No-one actually said that at the world’s biggest liquefied natural gas conference which started in the west coast Australian city of Perth earlier today but at least one keynote speaker came awfully close, and others warned that high cost “mega” projects were hurting the LNG industry.
Peter Coleman, chief executive of Woodside Petroleum, said it was important for the industry to get back to basics and that meant growing projects gradually rather than attempting to develop a full-scale project in one step.
Smarter Not Bigger
“Projects need to be smarter, they need to be phased, and they don’t always need to be bigger,” Coleman said.
He cited the North West Shelf development which Woodside manages for a consortium that includes Chevron Corporation and Royal Dutch Shell as an example of how best to “grow” a LNG project from a relatively modest start to world-class status over more than 30 years.
In a talk which he said was a “back to the future” proposal Coleman did not name other LNG projects, but he didn’t have to because everyone in the room knew he was talking about his own failed attempt to develop the Browse project in Australia’s northern waters, and Chevron’s $54 billion Gorgon project also off Australia’s north-west coast.
Good Manners Prevail
One reason Coleman did not name-names is that sitting alongside him was the chairman and chief executive of Chevron, John Watson, with a third chief executive, Ben van Beurden from Shell, making up the trio of initial industry speakers at the LNG18 conference which runs for three days.
Van Beurden has his own costly projects to worry about. One of Shell’s most ambitious, the floating LNG production vessel Prelude is reported to be up to two years behind schedule and well over its original budget.

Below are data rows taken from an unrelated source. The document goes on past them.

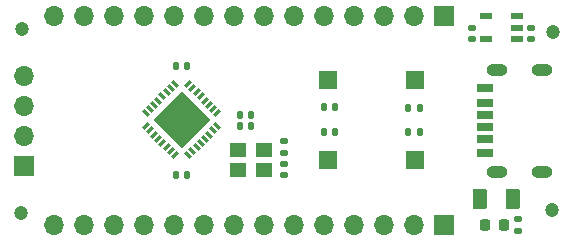
<source format=gts>
%TF.GenerationSoftware,KiCad,Pcbnew,(6.0.8)*%
%TF.CreationDate,2022-10-13T16:24:43+08:00*%
%TF.ProjectId,UINIO-MCU-STM32L051K8,55494e49-4f2d-44d4-9355-2d53544d3332,rev?*%
%TF.SameCoordinates,Original*%
%TF.FileFunction,Soldermask,Top*%
%TF.FilePolarity,Negative*%
%FSLAX46Y46*%
G04 Gerber Fmt 4.6, Leading zero omitted, Abs format (unit mm)*
G04 Created by KiCad (PCBNEW (6.0.8)) date 2022-10-13 16:24:43*
%MOMM*%
%LPD*%
G01*
G04 APERTURE LIST*
G04 Aperture macros list*
%AMRoundRect*
0 Rectangle with rounded corners*
0 $1 Rounding radius*
0 $2 $3 $4 $5 $6 $7 $8 $9 X,Y pos of 4 corners*
0 Add a 4 corners polygon primitive as box body*
4,1,4,$2,$3,$4,$5,$6,$7,$8,$9,$2,$3,0*
0 Add four circle primitives for the rounded corners*
1,1,$1+$1,$2,$3*
1,1,$1+$1,$4,$5*
1,1,$1+$1,$6,$7*
1,1,$1+$1,$8,$9*
0 Add four rect primitives between the rounded corners*
20,1,$1+$1,$2,$3,$4,$5,0*
20,1,$1+$1,$4,$5,$6,$7,0*
20,1,$1+$1,$6,$7,$8,$9,0*
20,1,$1+$1,$8,$9,$2,$3,0*%
%AMRotRect*
0 Rectangle, with rotation*
0 The origin of the aperture is its center*
0 $1 length*
0 $2 width*
0 $3 Rotation angle, in degrees counterclockwise*
0 Add horizontal line*
21,1,$1,$2,0,0,$3*%
G04 Aperture macros list end*
%ADD10RoundRect,0.135000X0.135000X0.185000X-0.135000X0.185000X-0.135000X-0.185000X0.135000X-0.185000X0*%
%ADD11RoundRect,0.140000X0.140000X0.170000X-0.140000X0.170000X-0.140000X-0.170000X0.140000X-0.170000X0*%
%ADD12RoundRect,0.250000X0.375000X0.625000X-0.375000X0.625000X-0.375000X-0.625000X0.375000X-0.625000X0*%
%ADD13RoundRect,0.140000X-0.140000X-0.170000X0.140000X-0.170000X0.140000X0.170000X-0.140000X0.170000X0*%
%ADD14C,1.200000*%
%ADD15RotRect,0.600000X0.300000X135.000000*%
%ADD16RotRect,0.600000X0.300000X225.000000*%
%ADD17RotRect,0.600000X0.300000X315.000000*%
%ADD18RotRect,0.600000X0.300000X45.000000*%
%ADD19RotRect,3.450000X3.450000X45.000000*%
%ADD20RoundRect,0.135000X0.185000X-0.135000X0.185000X0.135000X-0.185000X0.135000X-0.185000X-0.135000X0*%
%ADD21R,1.700000X1.700000*%
%ADD22O,1.700000X1.700000*%
%ADD23O,1.800000X1.000000*%
%ADD24R,1.400000X0.700000*%
%ADD25R,1.400000X0.800000*%
%ADD26R,1.500000X1.500000*%
%ADD27RoundRect,0.218750X-0.218750X-0.256250X0.218750X-0.256250X0.218750X0.256250X-0.218750X0.256250X0*%
%ADD28RoundRect,0.140000X-0.170000X0.140000X-0.170000X-0.140000X0.170000X-0.140000X0.170000X0.140000X0*%
%ADD29R,1.400000X1.200000*%
%ADD30RoundRect,0.140000X0.170000X-0.140000X0.170000X0.140000X-0.170000X0.140000X-0.170000X-0.140000X0*%
%ADD31R,1.000000X0.600000*%
G04 APERTURE END LIST*
D10*
%TO.C,R3*%
X163970000Y-100740000D03*
X162950000Y-100740000D03*
%TD*%
D11*
%TO.C,C5*%
X156750000Y-98620000D03*
X155790000Y-98620000D03*
%TD*%
D12*
%TO.C,F1*%
X171800000Y-106370000D03*
X169000000Y-106370000D03*
%TD*%
D13*
%TO.C,C4*%
X143277147Y-95098606D03*
X144237147Y-95098606D03*
%TD*%
D14*
%TO.C,HOLE1*%
X175160000Y-107360000D03*
%TD*%
D15*
%TO.C,U3*%
X144315761Y-102704819D03*
X144669315Y-102351266D03*
X145022868Y-101997712D03*
X145376422Y-101644159D03*
X145729975Y-101290606D03*
X146083528Y-100937052D03*
X146437082Y-100583499D03*
X146790635Y-100229945D03*
D16*
X146790635Y-99112717D03*
X146437082Y-98759163D03*
X146083528Y-98405610D03*
X145729975Y-98052056D03*
X145376422Y-97698503D03*
X145022868Y-97344950D03*
X144669315Y-96991396D03*
X144315761Y-96637843D03*
D17*
X143198533Y-96637843D03*
X142844979Y-96991396D03*
X142491426Y-97344950D03*
X142137872Y-97698503D03*
X141784319Y-98052056D03*
X141430766Y-98405610D03*
X141077212Y-98759163D03*
X140723659Y-99112717D03*
D18*
X140723659Y-100229945D03*
X141077212Y-100583499D03*
X141430766Y-100937052D03*
X141784319Y-101290606D03*
X142137872Y-101644159D03*
X142491426Y-101997712D03*
X142844979Y-102351266D03*
X143198533Y-102704819D03*
D19*
X143757147Y-99671331D03*
%TD*%
D20*
%TO.C,R1*%
X172200000Y-109110000D03*
X172200000Y-108090000D03*
%TD*%
D21*
%TO.C,J3*%
X130390000Y-103590000D03*
D22*
X130390000Y-101050000D03*
X130390000Y-98510000D03*
X130390000Y-95970000D03*
%TD*%
D11*
%TO.C,C8*%
X149640000Y-99260000D03*
X148680000Y-99260000D03*
%TD*%
D13*
%TO.C,C7*%
X143287147Y-104358606D03*
X144247147Y-104358606D03*
%TD*%
D23*
%TO.C,USB1*%
X170430000Y-104090000D03*
X170430000Y-95450000D03*
X174230000Y-104090000D03*
X174230000Y-95450000D03*
D24*
X169430000Y-100270000D03*
X169430000Y-98250000D03*
D25*
X169430000Y-97020000D03*
D24*
X169430000Y-99270000D03*
X169430000Y-101290000D03*
D25*
X169430000Y-102520000D03*
%TD*%
D13*
%TO.C,C9*%
X155780000Y-100750000D03*
X156740000Y-100750000D03*
%TD*%
D14*
%TO.C,HOLE2*%
X175200000Y-92230000D03*
%TD*%
%TO.C,HOLE4*%
X130220000Y-92000000D03*
%TD*%
D26*
%TO.C,SW2*%
X163530000Y-103090000D03*
X156130000Y-103090000D03*
%TD*%
D10*
%TO.C,R2*%
X163980000Y-98660000D03*
X162960000Y-98660000D03*
%TD*%
D27*
%TO.C,D1*%
X169457500Y-108620000D03*
X171032500Y-108620000D03*
%TD*%
D28*
%TO.C,C2*%
X168380000Y-91890000D03*
X168380000Y-92850000D03*
%TD*%
D11*
%TO.C,C6*%
X149640000Y-100240000D03*
X148680000Y-100240000D03*
%TD*%
D28*
%TO.C,C11*%
X152400000Y-101510000D03*
X152400000Y-102470000D03*
%TD*%
D29*
%TO.C,Y1*%
X150770000Y-102260000D03*
X148570000Y-102260000D03*
X148570000Y-103960000D03*
X150770000Y-103960000D03*
%TD*%
D14*
%TO.C,HOLE3*%
X130190000Y-107540000D03*
%TD*%
D30*
%TO.C,C10*%
X152390000Y-104350000D03*
X152390000Y-103390000D03*
%TD*%
D28*
%TO.C,C1*%
X173330000Y-91890000D03*
X173330000Y-92850000D03*
%TD*%
D26*
%TO.C,SW1*%
X163550000Y-96330000D03*
X156150000Y-96330000D03*
%TD*%
D31*
%TO.C,U1*%
X172158000Y-92836000D03*
X172158000Y-91886000D03*
X172158000Y-90936000D03*
X169558000Y-90936000D03*
X169558000Y-92836000D03*
%TD*%
D21*
%TO.C,J2*%
X165980000Y-108610000D03*
D22*
X163440000Y-108610000D03*
X160900000Y-108610000D03*
X158360000Y-108610000D03*
X155820000Y-108610000D03*
X153280000Y-108610000D03*
X150740000Y-108610000D03*
X148200000Y-108610000D03*
X145660000Y-108610000D03*
X143120000Y-108610000D03*
X140580000Y-108610000D03*
X138040000Y-108610000D03*
X135500000Y-108610000D03*
X132960000Y-108610000D03*
%TD*%
D21*
%TO.C,J1*%
X166010000Y-90900000D03*
D22*
X163470000Y-90900000D03*
X160930000Y-90900000D03*
X158390000Y-90900000D03*
X155850000Y-90900000D03*
X153310000Y-90900000D03*
X150770000Y-90900000D03*
X148230000Y-90900000D03*
X145690000Y-90900000D03*
X143150000Y-90900000D03*
X140610000Y-90900000D03*
X138070000Y-90900000D03*
X135530000Y-90900000D03*
X132990000Y-90900000D03*
%TD*%
M02*

</source>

The latest report on the Prelude barge, which is being built in Korea, is that its cost has risen by more than 50% from a $12.6 billion estimate in 2011 to $20 billion today.

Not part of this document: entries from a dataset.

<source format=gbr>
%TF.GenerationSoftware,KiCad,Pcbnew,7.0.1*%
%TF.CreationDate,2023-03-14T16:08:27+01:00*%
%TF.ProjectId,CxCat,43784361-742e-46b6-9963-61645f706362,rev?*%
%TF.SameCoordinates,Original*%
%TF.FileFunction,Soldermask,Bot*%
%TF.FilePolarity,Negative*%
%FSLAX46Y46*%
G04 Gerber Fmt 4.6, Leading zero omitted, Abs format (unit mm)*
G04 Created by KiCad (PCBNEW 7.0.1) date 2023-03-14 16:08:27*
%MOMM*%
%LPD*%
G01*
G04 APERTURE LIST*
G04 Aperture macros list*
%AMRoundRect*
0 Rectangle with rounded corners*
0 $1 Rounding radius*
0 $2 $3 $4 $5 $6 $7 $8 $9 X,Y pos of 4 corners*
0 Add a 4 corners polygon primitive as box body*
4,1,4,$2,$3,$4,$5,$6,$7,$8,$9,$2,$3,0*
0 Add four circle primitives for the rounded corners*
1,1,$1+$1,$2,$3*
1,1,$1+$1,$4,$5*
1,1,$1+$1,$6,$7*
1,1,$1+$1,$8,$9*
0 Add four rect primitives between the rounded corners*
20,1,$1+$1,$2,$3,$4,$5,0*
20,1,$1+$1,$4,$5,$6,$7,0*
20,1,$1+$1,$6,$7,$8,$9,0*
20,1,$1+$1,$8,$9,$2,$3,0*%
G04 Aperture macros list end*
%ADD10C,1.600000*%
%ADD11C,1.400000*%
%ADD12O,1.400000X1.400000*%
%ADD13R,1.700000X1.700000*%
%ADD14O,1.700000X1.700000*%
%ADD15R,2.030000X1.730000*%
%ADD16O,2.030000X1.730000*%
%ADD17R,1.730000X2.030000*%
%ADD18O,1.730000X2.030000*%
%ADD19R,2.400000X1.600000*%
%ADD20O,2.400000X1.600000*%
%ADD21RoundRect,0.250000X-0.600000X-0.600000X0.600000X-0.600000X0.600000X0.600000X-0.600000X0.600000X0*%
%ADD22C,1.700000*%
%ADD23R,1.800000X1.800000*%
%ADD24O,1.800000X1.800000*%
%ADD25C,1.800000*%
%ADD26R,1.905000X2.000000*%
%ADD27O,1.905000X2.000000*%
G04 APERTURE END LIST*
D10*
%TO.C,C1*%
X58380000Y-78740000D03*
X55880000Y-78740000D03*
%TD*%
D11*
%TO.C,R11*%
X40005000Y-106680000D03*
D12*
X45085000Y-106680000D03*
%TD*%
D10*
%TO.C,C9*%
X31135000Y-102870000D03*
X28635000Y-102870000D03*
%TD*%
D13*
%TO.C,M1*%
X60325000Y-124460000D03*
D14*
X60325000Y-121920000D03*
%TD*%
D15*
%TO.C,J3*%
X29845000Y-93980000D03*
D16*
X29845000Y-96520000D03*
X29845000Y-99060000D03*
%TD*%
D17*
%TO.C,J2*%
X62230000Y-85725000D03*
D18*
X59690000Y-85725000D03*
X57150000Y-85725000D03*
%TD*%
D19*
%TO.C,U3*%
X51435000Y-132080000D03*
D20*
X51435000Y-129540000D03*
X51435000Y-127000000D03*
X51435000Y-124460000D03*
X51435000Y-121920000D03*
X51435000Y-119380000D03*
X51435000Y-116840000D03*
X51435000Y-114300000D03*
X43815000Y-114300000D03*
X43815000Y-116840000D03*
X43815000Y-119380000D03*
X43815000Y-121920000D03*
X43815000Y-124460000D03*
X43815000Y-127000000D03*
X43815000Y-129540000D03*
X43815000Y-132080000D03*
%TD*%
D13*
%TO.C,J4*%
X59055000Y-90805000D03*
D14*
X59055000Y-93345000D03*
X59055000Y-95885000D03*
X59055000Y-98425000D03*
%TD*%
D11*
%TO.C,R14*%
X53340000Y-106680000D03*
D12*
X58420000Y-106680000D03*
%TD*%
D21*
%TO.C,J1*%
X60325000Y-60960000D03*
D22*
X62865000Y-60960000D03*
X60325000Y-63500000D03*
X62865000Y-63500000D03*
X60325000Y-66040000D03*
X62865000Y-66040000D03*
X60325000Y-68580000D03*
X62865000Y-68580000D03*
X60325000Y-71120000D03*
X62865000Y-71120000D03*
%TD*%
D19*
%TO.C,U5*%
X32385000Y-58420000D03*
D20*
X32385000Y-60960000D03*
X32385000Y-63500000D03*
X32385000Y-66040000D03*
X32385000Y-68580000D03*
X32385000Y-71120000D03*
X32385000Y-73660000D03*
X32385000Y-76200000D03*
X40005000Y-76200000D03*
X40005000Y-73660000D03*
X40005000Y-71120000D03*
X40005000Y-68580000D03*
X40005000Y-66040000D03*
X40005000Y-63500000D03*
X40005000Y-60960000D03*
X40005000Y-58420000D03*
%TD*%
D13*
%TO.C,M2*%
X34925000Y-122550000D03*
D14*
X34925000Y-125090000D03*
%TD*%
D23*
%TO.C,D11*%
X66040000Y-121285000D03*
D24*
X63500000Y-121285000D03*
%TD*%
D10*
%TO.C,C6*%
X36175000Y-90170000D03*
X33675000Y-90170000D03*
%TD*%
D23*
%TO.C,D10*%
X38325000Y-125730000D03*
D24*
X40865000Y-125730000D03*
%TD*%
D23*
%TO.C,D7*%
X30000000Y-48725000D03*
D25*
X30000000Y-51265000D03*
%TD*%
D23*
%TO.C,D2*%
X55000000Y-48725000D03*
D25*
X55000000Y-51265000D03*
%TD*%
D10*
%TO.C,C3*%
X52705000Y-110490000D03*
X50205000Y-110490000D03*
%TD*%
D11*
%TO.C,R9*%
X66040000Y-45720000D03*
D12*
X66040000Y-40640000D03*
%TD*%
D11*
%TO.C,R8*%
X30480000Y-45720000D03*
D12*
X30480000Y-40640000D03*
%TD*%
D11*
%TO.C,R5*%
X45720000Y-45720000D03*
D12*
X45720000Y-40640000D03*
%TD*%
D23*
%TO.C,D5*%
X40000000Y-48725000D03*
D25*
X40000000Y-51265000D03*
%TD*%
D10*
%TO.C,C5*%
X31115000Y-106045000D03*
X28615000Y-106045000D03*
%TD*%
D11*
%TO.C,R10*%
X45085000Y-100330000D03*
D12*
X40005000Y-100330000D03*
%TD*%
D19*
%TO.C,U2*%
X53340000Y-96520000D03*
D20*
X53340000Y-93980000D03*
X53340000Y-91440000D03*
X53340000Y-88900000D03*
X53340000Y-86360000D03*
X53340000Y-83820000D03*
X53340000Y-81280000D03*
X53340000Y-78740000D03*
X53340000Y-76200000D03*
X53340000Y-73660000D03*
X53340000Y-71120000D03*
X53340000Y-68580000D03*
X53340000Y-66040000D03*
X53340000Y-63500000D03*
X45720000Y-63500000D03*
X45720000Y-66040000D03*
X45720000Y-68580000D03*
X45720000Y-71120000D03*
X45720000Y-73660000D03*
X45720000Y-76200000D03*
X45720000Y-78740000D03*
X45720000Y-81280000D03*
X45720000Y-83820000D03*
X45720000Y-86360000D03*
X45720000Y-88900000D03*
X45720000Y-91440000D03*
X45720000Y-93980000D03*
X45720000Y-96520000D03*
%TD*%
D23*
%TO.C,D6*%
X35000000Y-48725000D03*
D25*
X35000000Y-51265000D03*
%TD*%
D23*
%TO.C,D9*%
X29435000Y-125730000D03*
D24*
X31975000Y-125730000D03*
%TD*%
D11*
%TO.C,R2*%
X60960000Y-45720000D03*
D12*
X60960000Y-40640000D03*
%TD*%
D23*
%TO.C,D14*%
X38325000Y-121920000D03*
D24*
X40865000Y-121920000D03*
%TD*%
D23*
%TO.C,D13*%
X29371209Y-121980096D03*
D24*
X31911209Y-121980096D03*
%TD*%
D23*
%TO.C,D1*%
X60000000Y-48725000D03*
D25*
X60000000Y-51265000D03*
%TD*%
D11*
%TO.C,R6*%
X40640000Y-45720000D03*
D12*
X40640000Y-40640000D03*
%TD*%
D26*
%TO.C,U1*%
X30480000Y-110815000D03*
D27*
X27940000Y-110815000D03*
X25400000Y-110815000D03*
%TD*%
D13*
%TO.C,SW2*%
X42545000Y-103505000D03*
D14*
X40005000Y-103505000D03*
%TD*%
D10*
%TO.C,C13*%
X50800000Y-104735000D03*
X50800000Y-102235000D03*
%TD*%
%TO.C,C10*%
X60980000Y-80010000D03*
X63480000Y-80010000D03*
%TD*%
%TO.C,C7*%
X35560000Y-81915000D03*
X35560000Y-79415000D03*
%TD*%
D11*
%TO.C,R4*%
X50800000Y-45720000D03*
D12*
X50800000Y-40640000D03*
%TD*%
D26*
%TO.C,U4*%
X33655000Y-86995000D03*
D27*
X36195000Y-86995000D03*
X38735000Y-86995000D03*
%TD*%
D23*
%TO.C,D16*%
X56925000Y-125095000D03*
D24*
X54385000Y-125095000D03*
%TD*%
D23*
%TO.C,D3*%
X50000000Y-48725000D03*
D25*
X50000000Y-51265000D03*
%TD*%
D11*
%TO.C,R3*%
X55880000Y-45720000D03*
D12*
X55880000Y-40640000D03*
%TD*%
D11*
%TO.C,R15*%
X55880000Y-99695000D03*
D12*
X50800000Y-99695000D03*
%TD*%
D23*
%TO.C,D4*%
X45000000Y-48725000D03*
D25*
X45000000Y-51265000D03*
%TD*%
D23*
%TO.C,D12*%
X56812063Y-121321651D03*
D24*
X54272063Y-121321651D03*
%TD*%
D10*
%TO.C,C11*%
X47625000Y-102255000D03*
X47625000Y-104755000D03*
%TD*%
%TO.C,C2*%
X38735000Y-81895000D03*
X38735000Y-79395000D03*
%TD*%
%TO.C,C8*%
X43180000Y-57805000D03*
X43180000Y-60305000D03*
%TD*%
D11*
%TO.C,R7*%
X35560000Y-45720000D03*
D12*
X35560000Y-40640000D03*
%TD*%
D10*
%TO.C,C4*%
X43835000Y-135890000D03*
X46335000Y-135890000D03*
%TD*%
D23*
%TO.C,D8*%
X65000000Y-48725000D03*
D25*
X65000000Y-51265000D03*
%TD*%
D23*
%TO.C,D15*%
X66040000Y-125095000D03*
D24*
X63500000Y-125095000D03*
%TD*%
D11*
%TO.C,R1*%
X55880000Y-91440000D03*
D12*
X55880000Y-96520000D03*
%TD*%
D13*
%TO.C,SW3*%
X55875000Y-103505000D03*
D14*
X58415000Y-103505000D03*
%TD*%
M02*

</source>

Prelude’s problems, and the Gorgon cost blow-out, highlight the point Coleman was making; that LNG project costs are unsustainable at a time of low prices for oil and gas.

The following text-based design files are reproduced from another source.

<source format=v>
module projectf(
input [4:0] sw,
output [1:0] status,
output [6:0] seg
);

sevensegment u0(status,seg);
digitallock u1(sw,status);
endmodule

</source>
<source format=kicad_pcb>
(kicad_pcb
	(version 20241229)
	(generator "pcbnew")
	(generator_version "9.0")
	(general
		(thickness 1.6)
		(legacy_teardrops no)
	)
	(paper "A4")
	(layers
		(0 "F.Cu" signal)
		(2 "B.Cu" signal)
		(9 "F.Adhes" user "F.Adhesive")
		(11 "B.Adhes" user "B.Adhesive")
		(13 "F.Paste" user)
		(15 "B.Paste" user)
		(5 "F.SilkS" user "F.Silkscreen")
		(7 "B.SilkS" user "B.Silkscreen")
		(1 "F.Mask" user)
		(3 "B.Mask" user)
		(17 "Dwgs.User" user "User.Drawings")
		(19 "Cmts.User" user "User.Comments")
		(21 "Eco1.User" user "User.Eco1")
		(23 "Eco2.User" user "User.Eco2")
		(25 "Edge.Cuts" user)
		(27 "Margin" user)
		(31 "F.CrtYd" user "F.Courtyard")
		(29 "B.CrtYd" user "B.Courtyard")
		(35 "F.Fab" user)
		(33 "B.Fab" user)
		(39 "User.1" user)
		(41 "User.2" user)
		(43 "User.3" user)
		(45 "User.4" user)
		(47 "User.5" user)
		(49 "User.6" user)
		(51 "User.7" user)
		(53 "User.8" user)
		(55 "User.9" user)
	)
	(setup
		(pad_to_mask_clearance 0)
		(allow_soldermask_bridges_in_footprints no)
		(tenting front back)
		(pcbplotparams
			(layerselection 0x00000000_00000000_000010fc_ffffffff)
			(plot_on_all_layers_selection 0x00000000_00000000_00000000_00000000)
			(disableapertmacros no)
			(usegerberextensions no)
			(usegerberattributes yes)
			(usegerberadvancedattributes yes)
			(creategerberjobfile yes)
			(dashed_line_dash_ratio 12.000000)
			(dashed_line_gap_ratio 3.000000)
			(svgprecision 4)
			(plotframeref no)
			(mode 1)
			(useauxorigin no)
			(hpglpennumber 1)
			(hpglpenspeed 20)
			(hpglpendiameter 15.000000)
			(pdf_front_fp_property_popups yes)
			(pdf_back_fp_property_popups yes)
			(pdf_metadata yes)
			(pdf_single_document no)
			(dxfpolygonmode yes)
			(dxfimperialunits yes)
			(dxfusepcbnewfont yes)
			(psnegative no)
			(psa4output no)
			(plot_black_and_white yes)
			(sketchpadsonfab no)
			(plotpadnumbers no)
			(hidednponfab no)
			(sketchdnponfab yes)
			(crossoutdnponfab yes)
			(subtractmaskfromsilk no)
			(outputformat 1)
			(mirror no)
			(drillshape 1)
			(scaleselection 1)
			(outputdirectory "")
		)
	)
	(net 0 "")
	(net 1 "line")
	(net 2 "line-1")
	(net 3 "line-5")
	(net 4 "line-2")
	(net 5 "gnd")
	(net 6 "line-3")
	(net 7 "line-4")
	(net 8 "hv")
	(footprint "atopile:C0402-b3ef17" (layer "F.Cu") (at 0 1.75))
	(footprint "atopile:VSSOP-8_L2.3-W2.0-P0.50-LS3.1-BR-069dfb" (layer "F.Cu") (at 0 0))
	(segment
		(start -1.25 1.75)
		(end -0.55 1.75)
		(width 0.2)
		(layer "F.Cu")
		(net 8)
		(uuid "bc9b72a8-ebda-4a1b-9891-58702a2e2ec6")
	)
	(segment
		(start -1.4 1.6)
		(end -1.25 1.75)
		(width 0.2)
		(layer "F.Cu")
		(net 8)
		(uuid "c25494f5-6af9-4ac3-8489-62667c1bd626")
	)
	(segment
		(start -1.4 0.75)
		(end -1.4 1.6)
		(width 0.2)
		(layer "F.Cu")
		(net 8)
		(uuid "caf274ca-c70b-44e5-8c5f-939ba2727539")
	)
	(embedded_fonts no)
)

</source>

Korea Has A Cost Problem Too
But, the fact that one of the projects has had problems in Korea and the other in Australia cut some of the ground out from under Watson’s warning that it was Australia which has a problem.
The Chevron chief said that despite Australia having large gas reserves it faced future LNG competition from the U.S., Canada and East Africa.
“The message I would deliver to Australia is that it is a very competitive world,” Watson said, warning that costs in the Australian LNG industry were 40% higher than those in the Gulf of Mexico.
Gas Has Competition
Shell’s van Beurden was less pointed in his comments about costs and added another theme, the threat to gas from other fuels.
Low costs projects have a competitive advantage, he said, but: “costs also need to come down to make gas competitive with other sources of energy such as coal and renewables”.
LNG18 in Perth is the 18th time the conference has been held. It has attracted 6000 delegates and associates and is being attended by every major gas producing company in the world, including Russia’s Gazprom, Cheniere Energy, ConocoPhillips and ExxonMobil from the U.S., Inpex from Japan, Total from France, and Qatar’s Qatargas.
LNG19 will be held in the Chinese city of Shanghai in 2019, and St Petersburg in Russia will host LNG20 in the year 2022.